43) We like big screen TV's so we don't miss any of the action and our eyes are still really good and we never need reading glasses. We have long arms.
44) Sometimes we have hearing problems. We blame it on all the loud music we listened too years ago. Yet we still cam hear a Mustang car from blocks away.
45) We measure our fish sometimes with empty beer cans. Man look at this one it is 9 cans long. That happens when the tape measure in our arms fails.
46) We know better than the expensive professional plumbers and appliance repair guy. Once we take it apart we reference all that stuff online and save money.
47) We need time to hunt, fish and play poker. It is therapeutic for us and much cheaper than a shrink.

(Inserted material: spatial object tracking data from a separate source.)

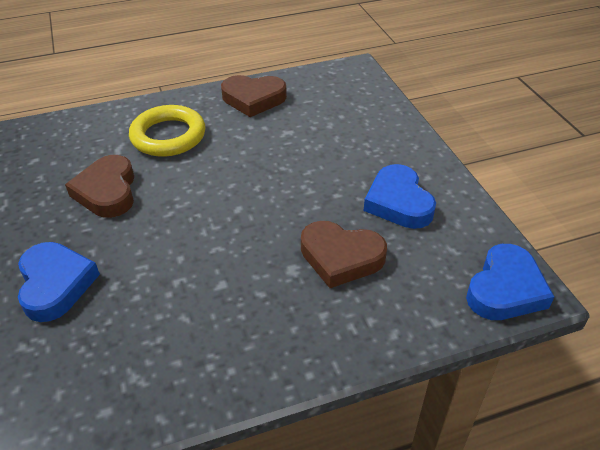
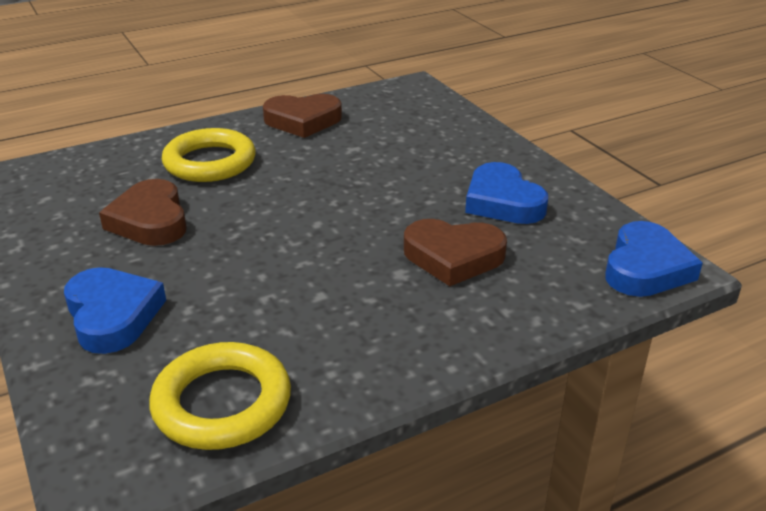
camera: 10 degrees left, 10 degrees down
none -> yellow ring [149,342,291,450]

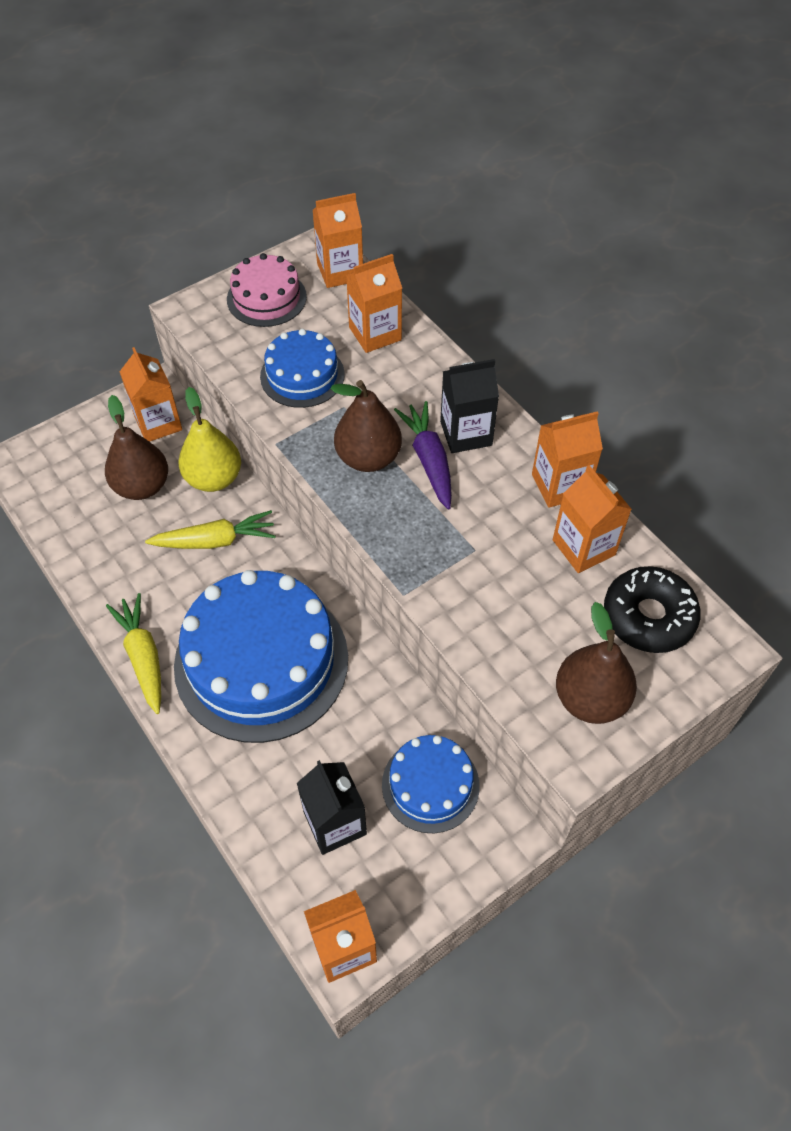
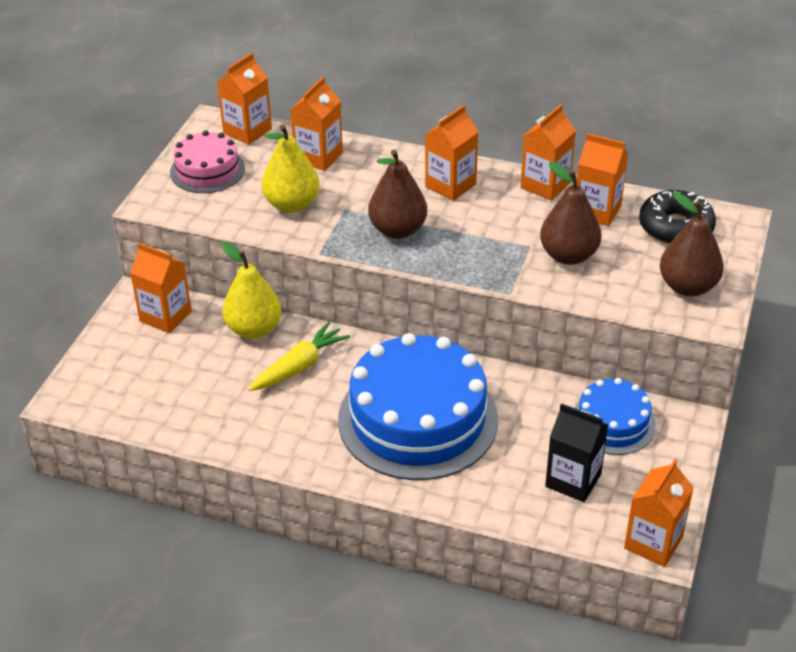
camera: 35 degrees left, 15 degrees down
brown pear [105,395,168,500] -> brown pear moved to [540,162,601,265]
yellow carrot [106,593,161,714] -> none
blue cake [260,329,345,408] -> yellow pear [261,125,320,213]
purple carrot [394,401,452,509] -> none
black carton [440,359,499,453] -> orange carton [425,105,478,201]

48) We rarely ever need new clothes or shoes except when we rip our tight pants attempting to get out of the sports car we insisted on having.
49) We all have a great sense of what the girls are thinking. That is why we always listen.
50) Brings me to mind of a famous Canadian TV show you may have heard of called the "Red Green Show." He is the guy that can fix anything with mans best friend duct tape.
The closing line fellows is the one that gets me all the time. Learn it well as you will need to know this. "We are men and we can change, Red goes onto say "But only if we have too."
Red Handed Stance
They Know Guys
Should you get caught doing something you are not supposed to guys take this stance above. It works and will get you out of trouble nearly all the time. It means you have been busted. Just accept it and move onto the next silly caper.
Ladies I will speak on behalf of all the men I'm certain when I say this. Never change cause we love you. Each and everyone of you are special. Just know there are times when we fail to say thank you for being there through the good and the bad. Walk away from reading this knowing you are the best thing that has ever happened to us.